Subtests help isolate failures. If you have multiple integration scenarios, wrap them in t.Run. This allows you to run specific parts with go test -run TestAPI/Create. It also provides better reporting when one scenario fails.

func TestAPI(t *testing.T) {
	t.Run("Create", func(t *testing.T) {
		// test create operation
	})
	t.Run("Read", func(t *testing.T) {
		// test read operation
	})
}

Common runtime issues include resource leaks and race conditions. If you forget to close a file or connection, you might eventually hit too many open files on the system. The OS limits the number of open file descriptors. Always close resources. If you share state between goroutines without synchronization, the race detector catches it with WARNING: DATA RACE. Run tests with go test -race to find these bugs early.

Defer order is LIFO. Close the file before you delete it.

When to use integration tests

Choosing the right test level depends on what you need to verify. Use the right tool for the job.

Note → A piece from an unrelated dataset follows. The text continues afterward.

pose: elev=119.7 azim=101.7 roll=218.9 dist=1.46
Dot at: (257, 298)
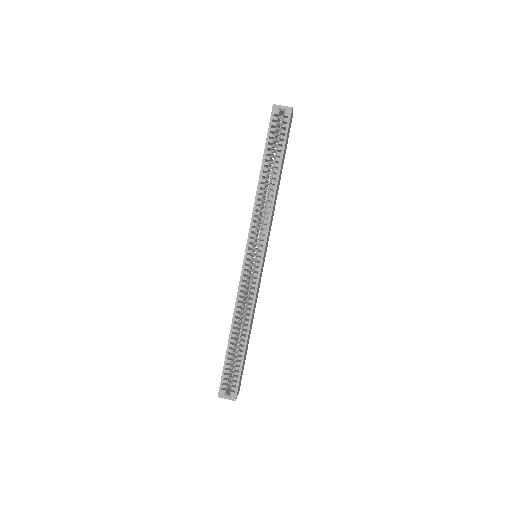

Use unit tests when you need to verify logic in isolation, such as parsing a string or calculating a value, without touching I/O.

Use integration tests when you need to verify that your code interacts correctly with external systems like databases, file systems, or HTTP services.

Use mocks when the external dependency is slow, expensive, or unavailable in the test environment, and you only care about the interface contract.

Use end-to-end tests when you need to validate the entire application flow from the user interface down to the database, usually running against a staging-like environment.

Use httptest when you want to test HTTP handlers with a real server loop but don't need a full browser or external network call.

Mocks save time. Integration tests save trust.